Fig 4CM3 improves power of identifying gene loci.
The average empirical cumulative replication rates (y axis) are plotted against the number of SNPs replicating at that rate > 0.5 (x axis), after removing MHC region SNPs and pruning at LD r2 < 0.1. A.) The full PGC sample was used to estimate predicted replication probability (pred repl prob). For each iteration, 26 PGC schizophrenia sub-studies were randomly assigned to the discovery sample, and the rest to the replication sample (split half). The average values over 500 iterations are shown, and B.) Half of the PGC sample (26 sub-studies) was used to estimate the predicted replication probability. For each iteration, 26 PGC schizophrenia sub-studies were randomly assigned to the discovery sample, and the rest to the replication sample (split half). Then, the predicted replication probability was estimated by applying the CM3 method on the discovery sample with 50 iterations. The p values (computed by meta-analysis) of the discovery sample and the predicted replication probabilities (computed by CM3) were used to sort SNPs in replication sample, consist of rest of the sub-studies. The average replication rates across 50 iterations were shown. Colors indicate different sorting criteria (green: sorted by prediction replication probability and blue sorted by nominal p values).

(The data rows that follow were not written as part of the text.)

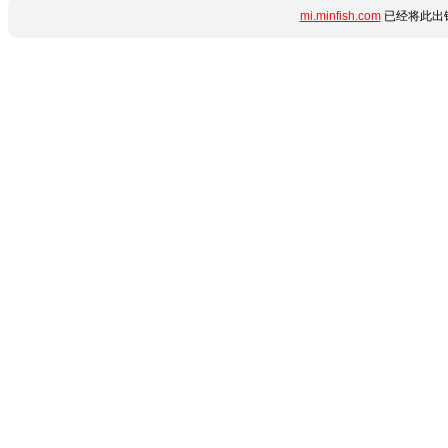
mi.minfish.com
已经将此出错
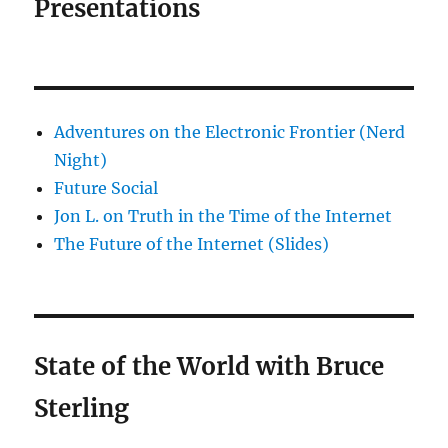
Presentations
Adventures on the Electronic Frontier (Nerd
Night)
Future Social
Jon L. on Truth in the Time of the Internet
The Future of the Internet (Slides)
State of the World with Bruce
Sterling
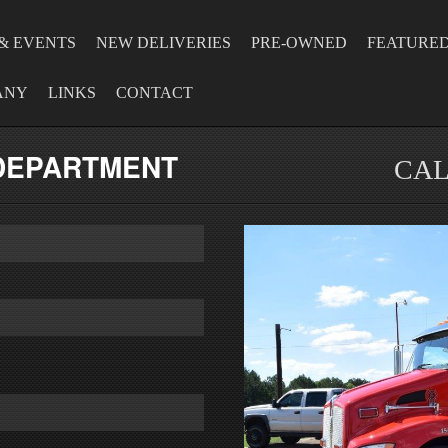
& EVENTS
NEW DELIVERIES
PRE-OWNED
FEATURE
ANY
LINKS
CONTACT
 DEPARTMENT
CAL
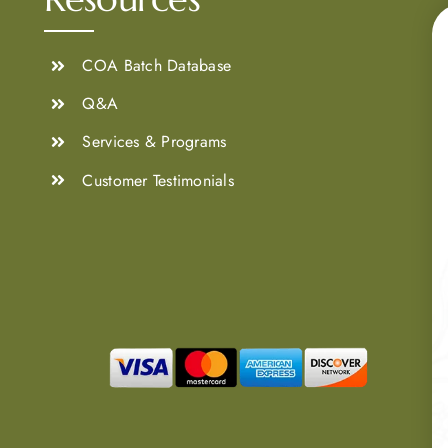
COA Batch Database
Q&A
Services & Programs
Customer Testimonials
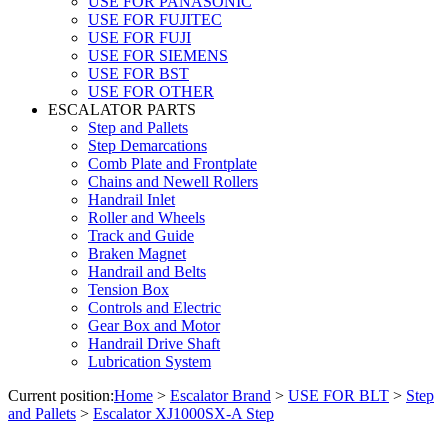
USE FOR PANASONIC
USE FOR FUJITEC
USE FOR FUJI
USE FOR SIEMENS
USE FOR BST
USE FOR OTHER
ESCALATOR PARTS
Step and Pallets
Step Demarcations
Comb Plate and Frontplate
Chains and Newell Rollers
Handrail Inlet
Roller and Wheels
Track and Guide
Braken Magnet
Handrail and Belts
Tension Box
Controls and Electric
Gear Box and Motor
Handrail Drive Shaft
Lubrication System
Current position:
Home
>
Escalator Brand
>
USE FOR BLT
>
Step
and Pallets
>
Escalator XJ1000SX-A Step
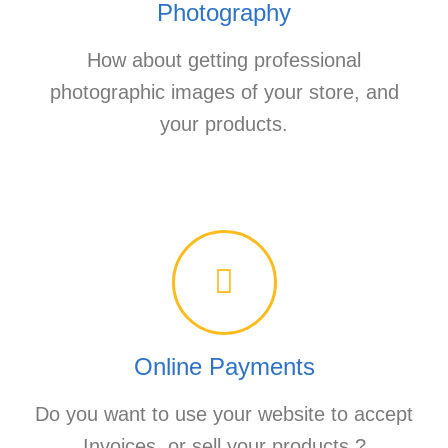
Photography
How about getting professional
photographic images of your store, and
your products.
Online Payments
Do you want to use your website to accept
Invoices, or sell your products.?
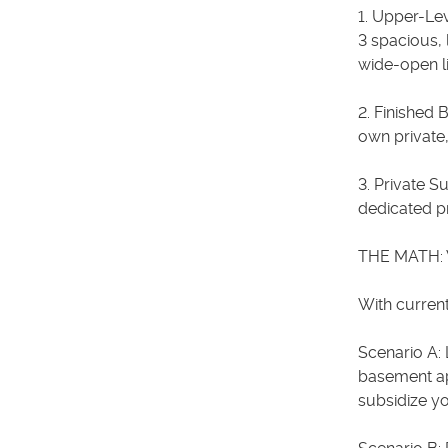
1. Upper-Le
3 spacious, 
wide-open li
2. Finished 
own private,
3. Private S
dedicated pr
THE MATH: 
With current
Scenario A: 
basement ap
subsidize y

Fig 5Relative importance of sources for enrichment.
The relative importance of different sources of enrichment (x axis) for explaining SNP association with schizophrenia was measured by the Nagelkerke’s R2. The enrichment sources were: total linkage disequilibrium (TLD); the squared z-scores of SNP association with bipolar disorder (BIP); the LD weighted genomic annotation scores (Annot); and the heterozygosity (H).